◆ EXERCISE DETAILS
Begin at the line containing "(IHC) of human" and reproduce every line through the end of the entries below. Nothing else should appear.

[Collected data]
------------------------------------------------------------------------

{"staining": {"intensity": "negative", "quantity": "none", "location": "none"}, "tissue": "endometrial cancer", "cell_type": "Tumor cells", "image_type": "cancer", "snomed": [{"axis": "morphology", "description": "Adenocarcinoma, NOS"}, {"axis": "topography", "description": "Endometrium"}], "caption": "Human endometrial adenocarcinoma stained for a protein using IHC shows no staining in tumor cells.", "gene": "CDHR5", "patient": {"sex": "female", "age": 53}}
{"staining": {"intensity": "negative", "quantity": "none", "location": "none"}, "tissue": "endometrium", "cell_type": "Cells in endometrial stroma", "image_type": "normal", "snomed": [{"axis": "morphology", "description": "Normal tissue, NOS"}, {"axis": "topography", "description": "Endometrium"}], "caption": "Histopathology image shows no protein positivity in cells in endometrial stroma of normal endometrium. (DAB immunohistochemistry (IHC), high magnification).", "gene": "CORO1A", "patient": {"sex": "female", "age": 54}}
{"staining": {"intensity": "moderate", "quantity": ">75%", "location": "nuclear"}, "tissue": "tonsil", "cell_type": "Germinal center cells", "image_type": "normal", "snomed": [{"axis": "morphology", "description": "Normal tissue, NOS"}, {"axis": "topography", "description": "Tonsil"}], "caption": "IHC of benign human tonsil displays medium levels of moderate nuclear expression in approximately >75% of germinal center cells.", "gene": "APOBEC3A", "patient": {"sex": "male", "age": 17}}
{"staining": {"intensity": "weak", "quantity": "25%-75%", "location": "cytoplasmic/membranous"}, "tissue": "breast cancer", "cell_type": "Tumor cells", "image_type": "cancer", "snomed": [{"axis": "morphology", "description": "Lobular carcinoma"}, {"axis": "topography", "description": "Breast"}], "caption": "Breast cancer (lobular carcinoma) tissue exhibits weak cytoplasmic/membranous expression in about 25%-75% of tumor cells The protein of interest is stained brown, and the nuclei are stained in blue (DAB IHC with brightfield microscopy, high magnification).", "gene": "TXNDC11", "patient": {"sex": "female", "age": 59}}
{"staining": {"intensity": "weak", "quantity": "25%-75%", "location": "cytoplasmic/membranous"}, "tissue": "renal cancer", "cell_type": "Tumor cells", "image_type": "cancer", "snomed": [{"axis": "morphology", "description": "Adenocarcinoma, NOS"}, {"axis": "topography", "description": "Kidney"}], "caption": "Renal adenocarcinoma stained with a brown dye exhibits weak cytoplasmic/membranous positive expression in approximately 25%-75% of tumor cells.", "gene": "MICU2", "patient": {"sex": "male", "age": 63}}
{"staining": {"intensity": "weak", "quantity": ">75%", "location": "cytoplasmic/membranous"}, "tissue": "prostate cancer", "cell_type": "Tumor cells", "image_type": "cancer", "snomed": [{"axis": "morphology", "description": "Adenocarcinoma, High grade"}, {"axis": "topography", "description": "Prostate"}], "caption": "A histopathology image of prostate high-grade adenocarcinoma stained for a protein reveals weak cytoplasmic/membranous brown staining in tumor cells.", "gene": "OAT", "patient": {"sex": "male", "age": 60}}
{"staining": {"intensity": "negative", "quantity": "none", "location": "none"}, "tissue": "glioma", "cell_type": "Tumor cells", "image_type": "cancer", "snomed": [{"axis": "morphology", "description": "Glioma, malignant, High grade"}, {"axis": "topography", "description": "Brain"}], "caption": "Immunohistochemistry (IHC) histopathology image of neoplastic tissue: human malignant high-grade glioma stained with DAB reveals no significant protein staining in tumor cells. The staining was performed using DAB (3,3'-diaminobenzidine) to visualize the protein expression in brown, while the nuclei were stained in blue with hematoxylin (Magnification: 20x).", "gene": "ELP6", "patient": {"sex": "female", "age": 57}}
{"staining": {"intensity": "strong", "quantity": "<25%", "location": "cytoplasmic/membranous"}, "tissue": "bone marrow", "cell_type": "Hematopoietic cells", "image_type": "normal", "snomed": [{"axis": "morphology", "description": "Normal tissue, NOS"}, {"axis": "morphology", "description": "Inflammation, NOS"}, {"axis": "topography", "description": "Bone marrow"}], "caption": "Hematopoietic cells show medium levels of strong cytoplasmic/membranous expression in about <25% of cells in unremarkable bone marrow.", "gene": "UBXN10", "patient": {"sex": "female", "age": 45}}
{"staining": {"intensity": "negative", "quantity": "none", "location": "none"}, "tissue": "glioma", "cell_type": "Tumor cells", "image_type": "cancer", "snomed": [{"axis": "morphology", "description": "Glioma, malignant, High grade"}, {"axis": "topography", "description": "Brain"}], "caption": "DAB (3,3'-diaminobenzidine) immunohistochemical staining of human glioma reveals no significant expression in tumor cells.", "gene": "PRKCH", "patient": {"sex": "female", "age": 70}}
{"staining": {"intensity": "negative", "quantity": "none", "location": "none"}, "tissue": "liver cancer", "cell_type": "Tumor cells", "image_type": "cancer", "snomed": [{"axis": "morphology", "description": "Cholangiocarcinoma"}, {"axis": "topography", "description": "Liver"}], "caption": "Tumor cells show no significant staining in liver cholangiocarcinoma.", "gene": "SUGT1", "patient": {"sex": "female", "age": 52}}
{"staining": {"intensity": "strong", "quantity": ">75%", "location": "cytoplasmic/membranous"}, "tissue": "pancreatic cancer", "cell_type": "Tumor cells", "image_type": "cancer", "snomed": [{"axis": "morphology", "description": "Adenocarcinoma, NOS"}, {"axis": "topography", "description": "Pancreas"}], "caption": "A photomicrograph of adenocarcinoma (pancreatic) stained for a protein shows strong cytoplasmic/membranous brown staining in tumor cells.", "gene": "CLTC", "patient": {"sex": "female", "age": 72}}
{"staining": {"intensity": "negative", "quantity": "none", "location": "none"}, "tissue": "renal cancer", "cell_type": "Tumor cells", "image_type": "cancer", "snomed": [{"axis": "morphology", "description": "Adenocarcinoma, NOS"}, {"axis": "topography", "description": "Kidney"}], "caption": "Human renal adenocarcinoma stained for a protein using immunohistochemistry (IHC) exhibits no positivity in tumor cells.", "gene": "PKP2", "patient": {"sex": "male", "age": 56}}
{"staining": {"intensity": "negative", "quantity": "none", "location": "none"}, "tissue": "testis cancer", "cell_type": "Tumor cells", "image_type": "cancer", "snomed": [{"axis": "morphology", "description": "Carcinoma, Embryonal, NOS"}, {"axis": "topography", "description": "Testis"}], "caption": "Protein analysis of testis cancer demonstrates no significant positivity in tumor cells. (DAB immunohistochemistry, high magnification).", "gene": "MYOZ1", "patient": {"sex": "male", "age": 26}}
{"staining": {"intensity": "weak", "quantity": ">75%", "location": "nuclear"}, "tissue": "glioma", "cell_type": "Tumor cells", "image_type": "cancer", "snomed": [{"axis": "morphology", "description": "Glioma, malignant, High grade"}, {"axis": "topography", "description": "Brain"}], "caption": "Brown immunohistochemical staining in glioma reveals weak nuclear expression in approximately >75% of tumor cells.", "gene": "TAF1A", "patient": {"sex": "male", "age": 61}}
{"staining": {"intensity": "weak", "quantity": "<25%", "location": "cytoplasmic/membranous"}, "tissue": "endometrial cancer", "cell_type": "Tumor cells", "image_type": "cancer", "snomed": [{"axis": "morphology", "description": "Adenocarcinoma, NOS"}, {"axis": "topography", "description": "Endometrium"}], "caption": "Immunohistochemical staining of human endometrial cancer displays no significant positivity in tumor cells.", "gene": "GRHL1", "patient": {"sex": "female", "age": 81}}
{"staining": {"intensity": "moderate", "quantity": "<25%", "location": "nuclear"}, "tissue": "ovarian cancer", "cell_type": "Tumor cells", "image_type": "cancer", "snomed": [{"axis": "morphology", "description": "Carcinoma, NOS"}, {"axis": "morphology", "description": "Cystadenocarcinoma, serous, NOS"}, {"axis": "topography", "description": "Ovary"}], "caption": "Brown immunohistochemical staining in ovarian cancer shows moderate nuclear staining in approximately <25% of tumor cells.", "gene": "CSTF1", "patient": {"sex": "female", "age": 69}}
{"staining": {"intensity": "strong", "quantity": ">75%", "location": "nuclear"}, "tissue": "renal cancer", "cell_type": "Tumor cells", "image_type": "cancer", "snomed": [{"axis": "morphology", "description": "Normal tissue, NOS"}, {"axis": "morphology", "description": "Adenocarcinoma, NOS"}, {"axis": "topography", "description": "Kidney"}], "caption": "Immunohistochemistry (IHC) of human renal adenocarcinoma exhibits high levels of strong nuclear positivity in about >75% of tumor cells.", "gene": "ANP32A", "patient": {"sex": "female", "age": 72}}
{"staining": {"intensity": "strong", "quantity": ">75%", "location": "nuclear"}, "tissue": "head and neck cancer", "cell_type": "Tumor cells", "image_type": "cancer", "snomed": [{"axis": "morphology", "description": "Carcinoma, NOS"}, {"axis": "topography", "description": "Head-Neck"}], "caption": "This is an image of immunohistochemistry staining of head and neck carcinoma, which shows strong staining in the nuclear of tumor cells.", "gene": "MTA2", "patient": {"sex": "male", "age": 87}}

------------------------------------------------------------------------

◆ SOLUTION
{"staining": {"intensity": "strong", "quantity": ">75%", "location": "nuclear"}, "tissue": "renal cancer", "cell_type": "Tumor cells", "image_type": "cancer", "snomed": [{"axis": "morphology", "description": "Normal tissue, NOS"}, {"axis": "morphology", "description": "Adenocarcinoma, NOS"}, {"axis": "topography", "description": "Kidney"}], "caption": "Immunohistochemistry (IHC) of human renal adenocarcinoma exhibits high levels of strong nuclear positivity in about >75% of tumor cells.", "gene": "ANP32A", "patient": {"sex": "female", "age": 72}}
{"staining": {"intensity": "strong", "quantity": ">75%", "location": "nuclear"}, "tissue": "head and neck cancer", "cell_type": "Tumor cells", "image_type": "cancer", "snomed": [{"axis": "morphology", "description": "Carcinoma, NOS"}, {"axis": "topography", "description": "Head-Neck"}], "caption": "This is an image of immunohistochemistry staining of head and neck carcinoma, which shows strong staining in the nuclear of tumor cells.", "gene": "MTA2", "patient": {"sex": "male", "age": 87}}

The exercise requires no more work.